» **EXCERPTED TEXT**:
════════════════════

Some of my written work, to date, has worked to turn that model upside down. It asks instead: given that most of humanity is, and always has been, theo-tropic, what are the forces that pull some of today’s people away from God – and uniquely, at that?

Through essays and books of the past ten years, I’ve been trying to illuminate the new tectonics out there from different lines of sight.

A short novel called The Loser Letters: A Comic Tale of Life, Death, and Atheism, published in 2010, examined the modern appeal of godlessness through the eyes of a twenty-something young woman in rehab, wrestling with questions of theism and atheism. In 2016 – sparked by a suggestion of Michael Novak – The Loser Letters also took on life as a stage-play. Adapted and directed by Jeffrey Fiske (The Screwtape Letters), the show premiered at Catholic University’s Hartke Theater for a two-week run. (Plans are now underway for a revised production elsewhere.) In both forms, the story was an attempt to dig into modern secularization, not sociologically, but existentially – to examine, via one young character, what it is about our age that has upped the ante for living without God.

The sexual revolution is, of course, an inescapable part of the answer there. Consequently, my following three books, all non-fiction, have been attempts to map different aspects of the seismic changes it has wrought. In 2012, a work of non-fiction called Adam and Eve after the Pill gave more systematic attention to the question of the revolution’s explosive effects, its victims seen and unseen, and its continuing reverberations.

════════════════════

» **ACTIVITY LIST**:
1. Transcribe everything in the excerpt from "Some of my written" down to "lines of sight.".
2. List every title of a book or play named in the excerpt.

Page images and their extracted text
════════════════════

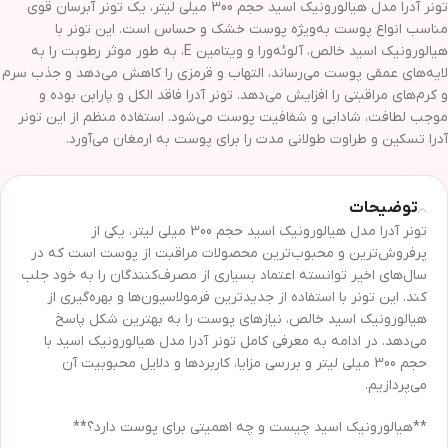
تونر آدرا مدل هیالورونیک اسید حجم 300 میلی لیتر، یک تونر آبرسان قوی
مناسب انواع پوست به‌ویژه پوست خشک و حساس است. این تونر با
هیالورونیک اسید خالص، آلوئه‌ورا و ویتامین E، به طور موثر رطوبت را به
لایه‌های عمقی پوست می‌رساند، التهاب و قرمزی را کاهش می‌دهد و جذب سرم
و کرم‌های مراقبتی را افزایش می‌دهد. تونر آدرا فاقد الکل و پارابن بوده و
موجب لطافت، شادابی و شفافیت پوست می‌شود. استفاده منظم از این تونر
آدرا تسکین و طراوت طولانی مدت را برای پوست به ارمغان می‌آورد.
توضیحات
تونر آدرا مدل هیالورونیک اسید حجم 300 میلی لیتر، یکی از
پرفروش‌ترین و محبوب‌ترین محصولات مراقبت از پوست است که در
سال‌های اخیر توانسته اعتماد بسیاری از مصرف‌کنندگان را به خود جلب
کند. این تونر با استفاده از جدیدترین فرمولاسیون‌ها و بهره‌گیری از
هیالورونیک اسید خالص، نیازهای پوست را به بهترین شکل پاسخ
می‌دهد. در ادامه به معرفی کامل تونر آدرا مدل هیالورونیک اسید با
حجم 300 میلی لیتر و بررسی مزایا، کاربردها و دلایل محبوبیت آن
می‌پردازیم.
**هیالورونیک اسید چیست و چه اهمیتی برای پوست دارد؟**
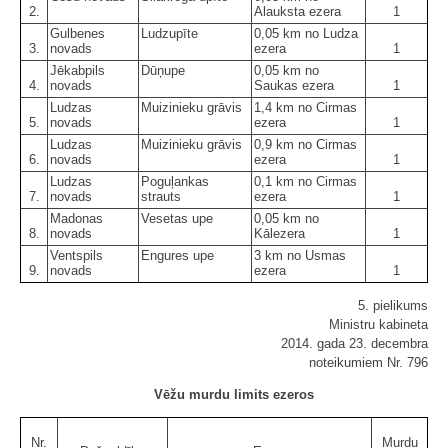
2.
Alauksta ezera
1
Gulbenes
Ludzupīte
0,05 km no Ludza
3.
novads
ezera
1
Jēkabpils
Dūņupe
0,05 km no
4.
novads
Saukas ezera
1
Ludzas
Muizinieku grāvis
1,4 km no Cirmas
5.
novads
ezera
1
Ludzas
Muizinieku grāvis
0,9 km no Cirmas
6.
novads
ezera
1
Ludzas
Poguļankas
0,1 km no Cirmas
7.
novads
strauts
ezera
1
Madonas
Vesetas upe
0,05 km no
8.
novads
Kālezera
1
Ventspils
Engures upe
3 km no Usmas
9.
novads
ezera
1
5. pielikums
Ministru kabineta
2014. gada 23. decembra
noteikumiem Nr. 796
Vēžu murdu limits ezeros
Nr.
Murdu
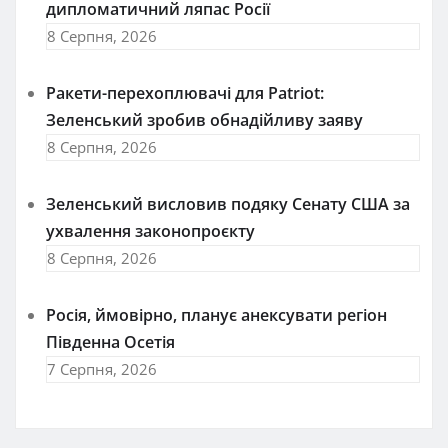
дипломатичний ляпас Росії
8 Серпня, 2026
Ракети-перехоплювачі для Patriot:
Зеленський зробив обнадійливу заяву
8 Серпня, 2026
Зеленський висловив подяку Сенату США за
ухвалення законопроєкту
8 Серпня, 2026
Росія, ймовірно, планує анексувати регіон
Південна Осетія
7 Серпня, 2026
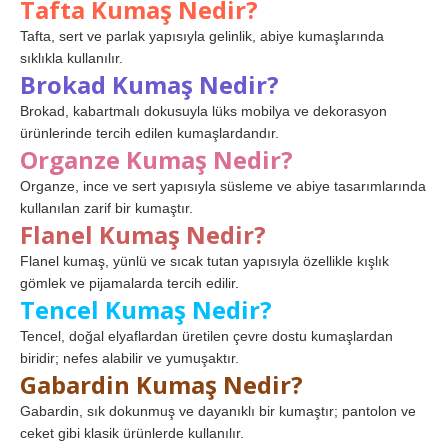
Tafta Kumaş Nedir?
Tafta, sert ve parlak yapısıyla gelinlik, abiye kumaşlarında
sıklıkla kullanılır.
Brokad Kumaş Nedir?
Brokad, kabartmalı dokusuyla lüks mobilya ve dekorasyon
ürünlerinde tercih edilen kumaşlardandır.
Organze Kumaş Nedir?
Organze, ince ve sert yapısıyla süsleme ve abiye tasarımlarında
kullanılan zarif bir kumaştır.
Flanel Kumaş Nedir?
Flanel kumaş, yünlü ve sıcak tutan yapısıyla özellikle kışlık
gömlek ve pijamalarda tercih edilir.
Tencel Kumaş Nedir?
Tencel, doğal elyaflardan üretilen çevre dostu kumaşlardan
biridir; nefes alabilir ve yumuşaktır.
Gabardin Kumaş Nedir?
Gabardin, sık dokunmuş ve dayanıklı bir kumaştır; pantolon ve
ceket gibi klasik ürünlerde kullanılır.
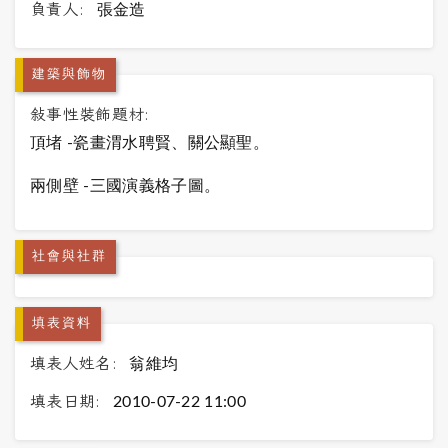
負責人:
張金造
建築與飾物
敍事性裝飾題材:
頂堵 -瓷畫渭水聘賢、關公顯聖。
兩側壁 -三國演義格子圖。
社會與社群
填表資料
填表人姓名:
翁維均
填表日期:
2010-07-22 11:00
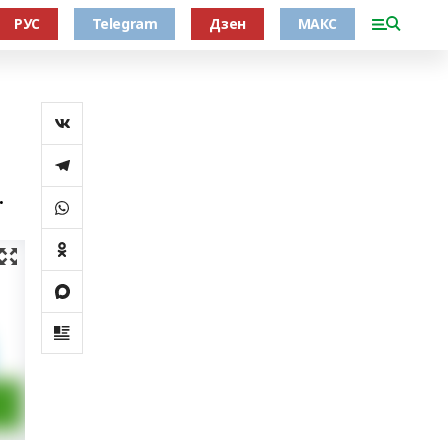
РУС
Telegram
Дзен
МАКС
.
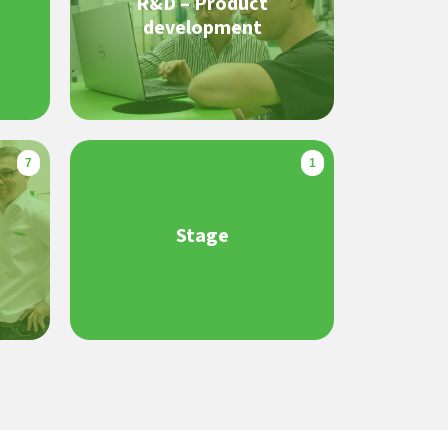
R&D – Product
development
7
1
Stage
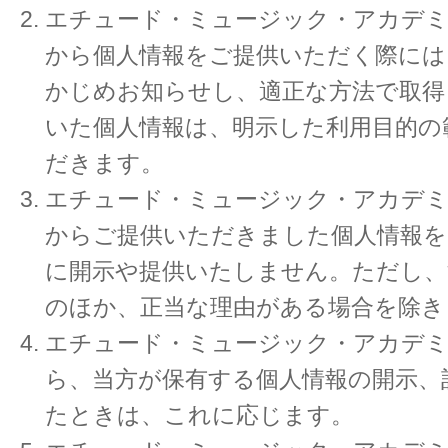
エチュード・ミュージック・アカデミ
から個人情報をご提供いただく際には
かじめお知らせし、適正な方法で取得
いた個人情報は、明示した利用目的の
だきます。
エチュード・ミュージック・アカデミ
からご提供いただきました個人情報を
に開示や提供いたしません。ただし、
のほか、正当な理由がある場合を除き
エチュード・ミュージック・アカデミ
ら、当方が保有する個人情報の開示、
たときは、これに応じます。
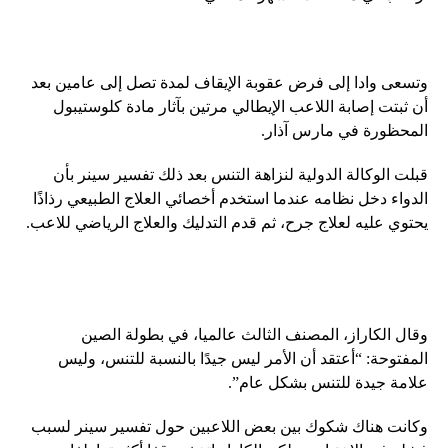
وتسعى وادا إلى فرض عقوبة الإيقاف لمدة تصل إلى عامين بعد
أن ثبتت إصابة اللاعب الإيطالي مرتين بآثار مادة كلوستيبول
المحظورة في مارس آذار.
قبلت الوكالة الدولية لنزاهة التنس بعد ذلك تفسير سينر بأن
الدواء دخل نظامه عندما استخدم أخصائي العلاج الطبيعي رذاذًا
يحتوي عليه لعلاج جرح، ثم قدم التدليك والعلاج الرياضي للاعب.
وقال الكاراز، المصنف الثالث عالميا، في بطولة الصين
المفتوحة: “أعتقد أن الأمر ليس جيدًا بالنسبة للتنس، وليس
علامة جيدة للتنس بشكل عام”.
وكانت هناك شكوك بين بعض اللاعبين حول تفسير سينر لسبب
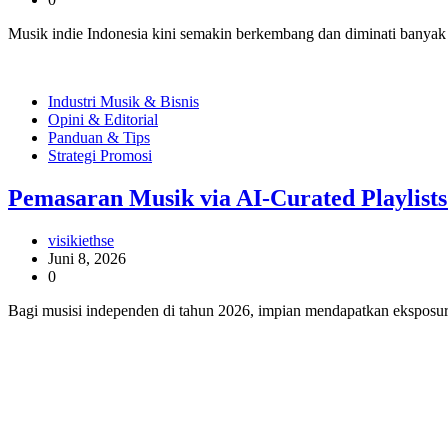
Musik indie Indonesia kini semakin berkembang dan diminati banyak 
Industri Musik & Bisnis
Opini & Editorial
Panduan & Tips
Strategi Promosi
Pemasaran Musik via AI-Curated Playlist
visikiethse
Juni 8, 2026
0
Bagi musisi independen di tahun 2026, impian mendapatkan eksposur 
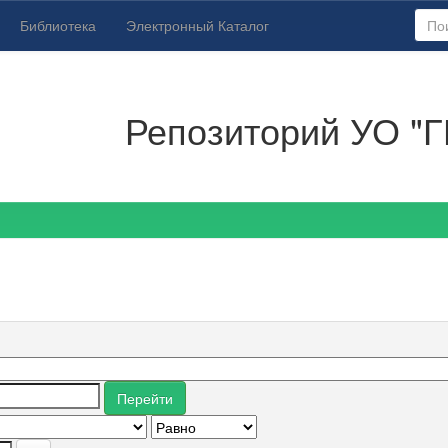
Библиотека
Электронный Каталог
Репозиторий УО "Г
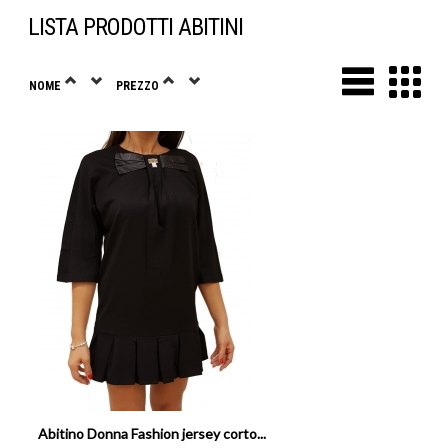
LISTA PRODOTTI ABITINI
NOME
PREZZO
Abitino Donna Fashion jersey corto...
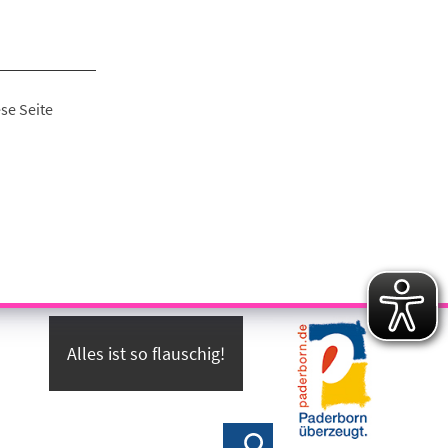
se Seite
Alles ist so flauschig!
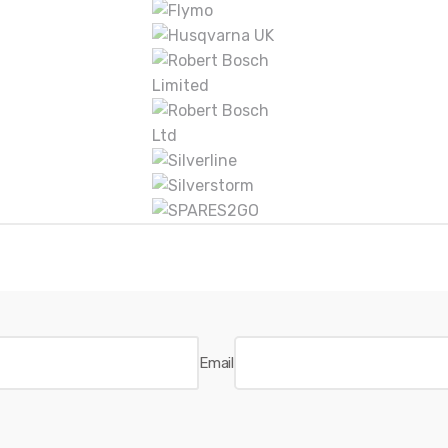
Email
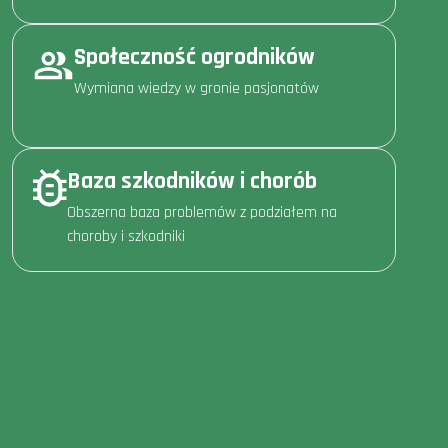
Społeczność ogrodników
Wymiana wiedzy w gronie pasjonatów
Baza szkodników i chorób
Obszerna baza problemów z podziałem na
choroby i szkodniki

════════════════════

» **ANSWERS BY TASK**:
1.
Some of my written work, to date, has worked to turn that model upside down. It asks instead: given that most of humanity is, and always has been, theo-tropic, what are the forces that pull some of today’s people away from God – and uniquely, at that?

Through essays and books of the past ten years, I’ve been trying to illuminate the new tectonics out there from different lines of sight.

2.
- The Loser Letters: A Comic Tale of Life, Death, and Atheism
- The Screwtape Letters
- Adam and Eve after the Pill